> Data in this exercise:
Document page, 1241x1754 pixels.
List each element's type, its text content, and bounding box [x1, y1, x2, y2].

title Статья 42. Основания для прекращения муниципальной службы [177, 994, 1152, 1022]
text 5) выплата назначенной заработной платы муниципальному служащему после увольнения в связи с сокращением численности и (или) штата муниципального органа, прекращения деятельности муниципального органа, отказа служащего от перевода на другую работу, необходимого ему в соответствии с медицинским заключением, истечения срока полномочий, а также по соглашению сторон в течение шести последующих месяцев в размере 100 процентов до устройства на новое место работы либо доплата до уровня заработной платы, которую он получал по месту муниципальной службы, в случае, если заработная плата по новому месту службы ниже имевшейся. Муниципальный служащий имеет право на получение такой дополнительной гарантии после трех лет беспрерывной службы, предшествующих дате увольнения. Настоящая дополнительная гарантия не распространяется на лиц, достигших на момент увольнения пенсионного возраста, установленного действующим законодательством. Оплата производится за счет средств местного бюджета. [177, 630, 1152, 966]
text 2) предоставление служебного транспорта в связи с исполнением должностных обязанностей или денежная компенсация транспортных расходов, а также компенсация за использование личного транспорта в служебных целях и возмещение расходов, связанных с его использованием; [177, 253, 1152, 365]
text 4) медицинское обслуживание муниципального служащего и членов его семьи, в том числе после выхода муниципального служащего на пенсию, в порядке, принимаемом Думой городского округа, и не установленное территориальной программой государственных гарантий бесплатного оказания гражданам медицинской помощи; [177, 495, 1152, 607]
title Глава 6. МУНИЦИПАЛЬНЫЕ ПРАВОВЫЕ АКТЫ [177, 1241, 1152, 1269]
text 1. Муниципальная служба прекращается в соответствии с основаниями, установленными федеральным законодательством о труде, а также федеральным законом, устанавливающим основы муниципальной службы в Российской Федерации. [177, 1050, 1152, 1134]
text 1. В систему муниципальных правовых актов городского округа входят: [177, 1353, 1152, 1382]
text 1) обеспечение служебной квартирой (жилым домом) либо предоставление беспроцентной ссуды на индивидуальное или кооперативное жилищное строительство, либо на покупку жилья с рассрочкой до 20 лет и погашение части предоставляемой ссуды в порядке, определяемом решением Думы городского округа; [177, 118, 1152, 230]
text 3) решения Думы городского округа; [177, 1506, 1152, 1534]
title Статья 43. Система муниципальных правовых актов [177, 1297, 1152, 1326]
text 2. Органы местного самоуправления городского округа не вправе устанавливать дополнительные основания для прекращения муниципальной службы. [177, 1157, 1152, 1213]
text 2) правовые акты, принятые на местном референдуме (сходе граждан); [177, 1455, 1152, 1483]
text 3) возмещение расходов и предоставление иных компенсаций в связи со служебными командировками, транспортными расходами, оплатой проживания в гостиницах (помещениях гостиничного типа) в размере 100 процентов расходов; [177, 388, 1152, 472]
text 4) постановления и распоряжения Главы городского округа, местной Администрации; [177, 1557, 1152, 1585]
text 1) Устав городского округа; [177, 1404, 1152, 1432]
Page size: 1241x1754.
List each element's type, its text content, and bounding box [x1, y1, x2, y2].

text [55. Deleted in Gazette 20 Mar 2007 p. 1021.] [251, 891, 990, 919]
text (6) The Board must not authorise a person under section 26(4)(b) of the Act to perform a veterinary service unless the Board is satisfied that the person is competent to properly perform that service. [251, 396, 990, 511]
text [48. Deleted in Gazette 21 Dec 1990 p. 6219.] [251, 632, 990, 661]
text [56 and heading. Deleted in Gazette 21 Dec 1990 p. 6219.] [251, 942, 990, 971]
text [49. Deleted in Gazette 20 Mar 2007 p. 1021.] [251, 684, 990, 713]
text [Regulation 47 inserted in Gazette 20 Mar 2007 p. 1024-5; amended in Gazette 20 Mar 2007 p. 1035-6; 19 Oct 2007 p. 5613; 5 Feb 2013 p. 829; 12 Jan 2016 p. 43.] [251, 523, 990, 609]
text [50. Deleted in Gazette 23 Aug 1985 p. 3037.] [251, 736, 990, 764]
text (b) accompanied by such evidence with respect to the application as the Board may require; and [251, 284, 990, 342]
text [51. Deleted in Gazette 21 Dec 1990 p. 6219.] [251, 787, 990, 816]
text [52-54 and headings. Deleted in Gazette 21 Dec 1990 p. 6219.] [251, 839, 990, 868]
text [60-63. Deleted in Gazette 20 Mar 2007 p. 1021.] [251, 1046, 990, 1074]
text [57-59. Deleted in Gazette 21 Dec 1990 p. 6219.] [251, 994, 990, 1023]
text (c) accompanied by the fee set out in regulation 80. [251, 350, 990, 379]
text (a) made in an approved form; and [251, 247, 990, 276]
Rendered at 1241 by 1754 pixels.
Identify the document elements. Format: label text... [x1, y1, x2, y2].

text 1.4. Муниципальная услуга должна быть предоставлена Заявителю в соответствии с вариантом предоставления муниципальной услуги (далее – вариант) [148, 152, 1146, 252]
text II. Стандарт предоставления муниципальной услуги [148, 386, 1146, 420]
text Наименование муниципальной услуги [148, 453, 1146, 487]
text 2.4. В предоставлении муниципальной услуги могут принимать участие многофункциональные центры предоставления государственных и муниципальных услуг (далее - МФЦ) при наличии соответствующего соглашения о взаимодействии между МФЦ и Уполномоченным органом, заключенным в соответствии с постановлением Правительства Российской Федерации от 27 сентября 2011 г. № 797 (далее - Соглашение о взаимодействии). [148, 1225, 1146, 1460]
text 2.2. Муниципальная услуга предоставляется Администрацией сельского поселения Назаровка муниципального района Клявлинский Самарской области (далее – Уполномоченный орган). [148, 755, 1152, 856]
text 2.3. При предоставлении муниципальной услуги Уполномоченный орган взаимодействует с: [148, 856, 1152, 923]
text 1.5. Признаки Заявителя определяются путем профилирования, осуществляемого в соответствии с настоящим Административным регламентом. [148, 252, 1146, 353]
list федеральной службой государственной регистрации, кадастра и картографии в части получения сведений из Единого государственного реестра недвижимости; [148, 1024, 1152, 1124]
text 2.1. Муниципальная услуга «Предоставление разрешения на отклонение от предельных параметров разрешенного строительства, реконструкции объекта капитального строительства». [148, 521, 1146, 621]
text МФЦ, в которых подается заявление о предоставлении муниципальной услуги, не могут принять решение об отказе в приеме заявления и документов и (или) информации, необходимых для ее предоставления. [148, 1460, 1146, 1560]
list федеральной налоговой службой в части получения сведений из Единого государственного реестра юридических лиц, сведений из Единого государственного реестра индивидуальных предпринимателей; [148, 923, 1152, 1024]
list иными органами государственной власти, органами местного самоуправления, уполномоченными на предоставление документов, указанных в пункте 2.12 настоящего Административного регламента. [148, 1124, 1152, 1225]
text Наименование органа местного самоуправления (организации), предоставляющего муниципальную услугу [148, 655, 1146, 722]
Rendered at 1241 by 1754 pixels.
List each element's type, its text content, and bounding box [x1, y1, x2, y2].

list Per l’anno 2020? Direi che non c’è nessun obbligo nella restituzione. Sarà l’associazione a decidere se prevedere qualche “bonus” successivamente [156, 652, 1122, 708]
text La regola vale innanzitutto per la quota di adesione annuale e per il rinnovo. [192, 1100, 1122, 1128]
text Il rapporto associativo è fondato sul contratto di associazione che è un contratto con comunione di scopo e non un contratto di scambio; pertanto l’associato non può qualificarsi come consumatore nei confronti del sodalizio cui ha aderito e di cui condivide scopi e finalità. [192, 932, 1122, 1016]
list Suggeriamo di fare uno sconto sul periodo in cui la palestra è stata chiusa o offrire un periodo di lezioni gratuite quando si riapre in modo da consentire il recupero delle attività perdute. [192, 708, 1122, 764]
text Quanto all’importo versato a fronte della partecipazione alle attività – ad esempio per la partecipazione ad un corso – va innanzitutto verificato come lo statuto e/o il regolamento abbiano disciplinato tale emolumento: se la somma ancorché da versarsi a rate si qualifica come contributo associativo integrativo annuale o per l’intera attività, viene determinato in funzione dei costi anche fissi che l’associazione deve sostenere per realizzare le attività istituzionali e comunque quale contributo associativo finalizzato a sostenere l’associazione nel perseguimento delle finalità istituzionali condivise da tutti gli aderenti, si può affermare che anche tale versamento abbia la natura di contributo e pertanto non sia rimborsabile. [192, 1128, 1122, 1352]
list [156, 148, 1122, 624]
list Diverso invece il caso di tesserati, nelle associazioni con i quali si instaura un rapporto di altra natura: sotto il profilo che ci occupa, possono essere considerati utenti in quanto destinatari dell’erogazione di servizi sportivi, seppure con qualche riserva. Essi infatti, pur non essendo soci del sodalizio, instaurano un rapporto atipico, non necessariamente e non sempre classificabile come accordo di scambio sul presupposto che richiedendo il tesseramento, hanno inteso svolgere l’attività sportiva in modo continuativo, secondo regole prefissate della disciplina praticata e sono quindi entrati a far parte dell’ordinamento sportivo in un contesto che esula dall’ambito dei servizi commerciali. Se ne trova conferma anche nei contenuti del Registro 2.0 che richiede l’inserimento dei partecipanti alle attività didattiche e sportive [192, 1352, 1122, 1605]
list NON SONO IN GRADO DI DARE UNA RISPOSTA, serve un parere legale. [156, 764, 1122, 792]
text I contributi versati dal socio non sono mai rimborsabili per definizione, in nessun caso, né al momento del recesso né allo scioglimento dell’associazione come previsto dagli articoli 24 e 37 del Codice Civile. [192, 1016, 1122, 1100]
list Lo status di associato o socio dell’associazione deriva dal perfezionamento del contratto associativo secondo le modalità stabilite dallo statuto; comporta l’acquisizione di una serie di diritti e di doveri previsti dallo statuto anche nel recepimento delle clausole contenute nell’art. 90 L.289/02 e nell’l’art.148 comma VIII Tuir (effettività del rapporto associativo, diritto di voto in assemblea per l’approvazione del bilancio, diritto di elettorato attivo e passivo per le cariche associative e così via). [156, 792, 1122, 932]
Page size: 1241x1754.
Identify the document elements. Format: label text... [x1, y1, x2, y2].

> Your goal:
Pick every line from the listing holding the string "размере", and copy it.

> Task solution:
text 5) выплата назначенной заработной платы муниципальному служащему после увольнения в связи с сокращением численности и (или) штата муниципального органа, прекращения деятельности муниципального органа, отказа служащего от перевода на другую работу, необходимого ему в соответствии с медицинским заключением, истечения срока полномочий, а также по соглашению сторон в течение шести последующих месяцев в размере 100 процентов до устройства на новое место работы либо доплата до уровня заработной платы, которую он получал по месту муниципальной службы, в случае, если заработная плата по новому месту службы ниже имевшейся. Муниципальный служащий имеет право на получение такой дополнительной гарантии после трех лет беспрерывной службы, предшествующих дате увольнения. Настоящая дополнительная гарантия не распространяется на лиц, достигших на момент увольнения пенсионного возраста, установленного действующим законодательством. Оплата производится за счет средств местного бюджета. [177, 630, 1152, 966]
text 3) возмещение расходов и предоставление иных компенсаций в связи со служебными командировками, транспортными расходами, оплатой проживания в гостиницах (помещениях гостиничного типа) в размере 100 процентов расходов; [177, 388, 1152, 472]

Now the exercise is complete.